Bir mülteci çocuk: Elife
Mülteci bir çocuğun yaşamı aralanıyor sayfalarımızda... Ve toplumsal göçte kadınların mağduriyetini aktarıyor Özlem Yıldırım.
Özlem YILDIRIM
Saat uygulamasından olsa gerek güneşe hasret gittikçe daha da zifirileşen karanlık günlerden geçiyoruz. Bu yüzdendir ki umudumuzu biraz daha körükleyecek ne varsa ona tutunuyoruz. Algılarımız açık, daha önce hiç dikkat etmediğimiz kış günü taşların arasından boy veren çiçeklere basmıyoruz mesela artık. Sokakta oynayan çocuk görünce gülümsüyoruz örneğin. Elife... O sokakta oynayan çocuklardan biri, ailesiyle birlikte Suriye’den gelmiş. 4 yaşlarında. Tıpkı Ümran gibi. Hani şu parça parça olmuş üstüne başına bakıp şaşıran, sandalyede oturan çocuk. Sosyal medya üzerinden ‘Ne kadar da insanız’ demek için paylaşılmıştı fotoğrafları, halbuki hiçbir hayvanın böyle bir kirliliğe neden olmayacağı bilinir. Elife’nin daha adını bilmiyorken yaklaştım ona. O da bana yaklaştı, konuşmaya çalıştım. Birbirimizi anlamadığımız için anlamsızca güldük. O sırada annesi bana bakarak sertçe çağırdı, adını o zaman öğrendim. Korkmakta haklıydı. Elife’nin onlarca arkadaşına tecavüz edildi bu ülkede. Mülteci kamplarında bebeklere dahi tecavüz edilen bir yerdi burası.

#### Veri kayıtları
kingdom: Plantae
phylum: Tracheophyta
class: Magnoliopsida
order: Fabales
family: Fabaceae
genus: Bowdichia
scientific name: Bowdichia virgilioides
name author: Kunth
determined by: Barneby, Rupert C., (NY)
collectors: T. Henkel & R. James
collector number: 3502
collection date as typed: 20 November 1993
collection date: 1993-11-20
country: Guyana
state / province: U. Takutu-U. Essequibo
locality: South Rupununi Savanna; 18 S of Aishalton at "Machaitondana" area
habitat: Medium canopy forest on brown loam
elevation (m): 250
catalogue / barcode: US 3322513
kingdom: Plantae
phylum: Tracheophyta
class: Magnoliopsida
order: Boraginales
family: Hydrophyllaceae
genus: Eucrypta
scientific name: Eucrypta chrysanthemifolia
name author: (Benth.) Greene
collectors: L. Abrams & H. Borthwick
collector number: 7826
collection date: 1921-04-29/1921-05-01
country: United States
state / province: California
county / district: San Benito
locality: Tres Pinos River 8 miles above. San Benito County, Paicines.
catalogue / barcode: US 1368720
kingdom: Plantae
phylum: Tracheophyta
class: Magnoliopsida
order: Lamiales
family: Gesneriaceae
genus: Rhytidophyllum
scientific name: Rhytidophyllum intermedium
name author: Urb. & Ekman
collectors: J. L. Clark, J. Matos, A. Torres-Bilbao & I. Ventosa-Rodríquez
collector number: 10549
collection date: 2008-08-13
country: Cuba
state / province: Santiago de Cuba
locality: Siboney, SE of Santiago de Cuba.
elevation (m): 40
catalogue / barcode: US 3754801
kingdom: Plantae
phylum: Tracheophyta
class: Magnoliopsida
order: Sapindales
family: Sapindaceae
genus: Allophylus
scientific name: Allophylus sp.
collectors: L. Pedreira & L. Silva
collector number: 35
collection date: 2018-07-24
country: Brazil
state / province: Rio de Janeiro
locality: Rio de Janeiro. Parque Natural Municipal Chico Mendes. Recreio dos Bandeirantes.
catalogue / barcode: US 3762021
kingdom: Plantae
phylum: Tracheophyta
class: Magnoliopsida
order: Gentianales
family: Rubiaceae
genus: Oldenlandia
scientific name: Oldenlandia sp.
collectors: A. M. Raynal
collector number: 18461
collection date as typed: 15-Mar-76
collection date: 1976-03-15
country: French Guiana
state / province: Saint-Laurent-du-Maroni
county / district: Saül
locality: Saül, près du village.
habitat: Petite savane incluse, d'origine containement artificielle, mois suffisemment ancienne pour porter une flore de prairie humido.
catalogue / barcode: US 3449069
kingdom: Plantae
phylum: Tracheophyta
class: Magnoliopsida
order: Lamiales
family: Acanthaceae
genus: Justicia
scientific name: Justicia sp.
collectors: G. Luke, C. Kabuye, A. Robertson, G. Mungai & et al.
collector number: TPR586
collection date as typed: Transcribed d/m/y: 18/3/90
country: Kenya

#### Verilen görev 1
Sayfa alıntısına göre umudu körükleyecek her şeye neden tutunuyoruz? Bir ile üç cümle arasında açıklayın.
#### Verilen görev 2
Listenin ilk satırından başlayın ve "state / province: U. Takutu-U. Essequibo" ifadesini içeren satırdan sonra durun. Bu satırlar, o son satır da dahil, hiç değiştirilmeden yazılsın.
Listenin sayfa alıntısıyla hiçbir ilgisi yok.

#### Sonuç 1
Güneşe hasret, gittikçe daha da zifirileşen karanlık günlerden geçtiğimiz için. Metin bu karanlığın büyük olasılıkla saat uygulamasından kaynaklandığını belirtiyor.

#### Sonuç 2
kingdom: Plantae
phylum: Tracheophyta
class: Magnoliopsida
order: Fabales
family: Fabaceae
genus: Bowdichia
scientific name: Bowdichia virgilioides
name author: Kunth
determined by: Barneby, Rupert C., (NY)
collectors: T. Henkel & R. James
collector number: 3502
collection date as typed: 20 November 1993
collection date: 1993-11-20
country: Guyana
state / province: U. Takutu-U. Essequibo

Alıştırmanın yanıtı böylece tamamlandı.